The pacing is frenetic and the direction clumsy, making the progression of the central threat from a minor inconvenience into a continent-spanning catastrophe harder to buy than it ought to be. Off seeing the world in the luscious Capri, Italy a hapless Michael Bryce runs smack into Sonia Kincaid (Hayek); or, rather, a part of her body that the movie is keen on you noticing constantly smacks into him amidst a bullet-storm. Before long we’re linking up with Interpol, represented by an over-acting Frank Grillo (Point Blank; Captain America: The Winter Soldier) who coerces Michael and the violence-prone love-birds to work together to bring down a Greek terrorist hell-bent on sending Europe back to the Stone Age through some dark magic/tech wizardry stuff.
I will eventually get around to saying something positive for this is not a total wash, but Wife’s Bodyguard also suffers for its villain — this time, the confused nationality bordering on cartoonish. Gary Oldman is a Londoner but can sell you on a brutish Belarusian dictator. I don’t know in what universe a Spanish accent passes for a Greek accent, but here’s Antonio Banderas playing a terrorist named Aristotle Papadopoulos, anyway. As it turns out, Mr. Papadopoulos and Sonia have some history, which of course presents a roadblock for our heroes. And while we’re on backstory stuff, Morgan Freeman reminds us of his ability to play on either side of morality, and is capable of being more than just a lovable, 100% trustworthy, esteemed expert of some kind or loving family member. He’s quite good here playing father (of a sort) to Ryan Reynolds — his intro another you can file under the column of memorable moments.
While pretty much everything about this follow-up is forceful, what remains natural and enjoyable is the love-hate relationship between Reynolds and Jackson. Third-wheeling alongside them is Hayek, whose characterization is both overly sexualized and overcompensatory in its crudeness. Beneath this unfortunate layer though lies a woman terrified of not living the life she wants. There’s poignance — and sweetness — in her desire to have a baby with her murderous sugardaddy and in Darius’ explanation as to what’s really going on in that department. Wife’s Bodyguard so often lacks for these quieter, more relatable moments that you end up holding on to them for all they’re worth when they do happen.

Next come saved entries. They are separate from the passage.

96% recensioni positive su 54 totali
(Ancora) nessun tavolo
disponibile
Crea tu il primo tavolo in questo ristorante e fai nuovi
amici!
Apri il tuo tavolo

The Hitman’s Bodyguard wasn’t the caliber movie one expects to get sequelized but when you have bankable stars like Reynolds and Jackson all bets are off. It could have used one, sure, but it really needed to be better than this.
Moral of the Story: Man, if they just dialed down the slapstick-level comedy here Hitman’s Wife’s Bodyguard would be a movie I could more easily get along with. It is unfortunate that in this case a sequel just means “go bigger and crazier than last time,” and not in a Fast and the Furious kind of way, but rather in the performances — a decision that effectively turns already heightened characters into straight caricatures.
Running Time: 100 mins.
Quoted: “Now, get off my trash. You’re a stain on my legacy.”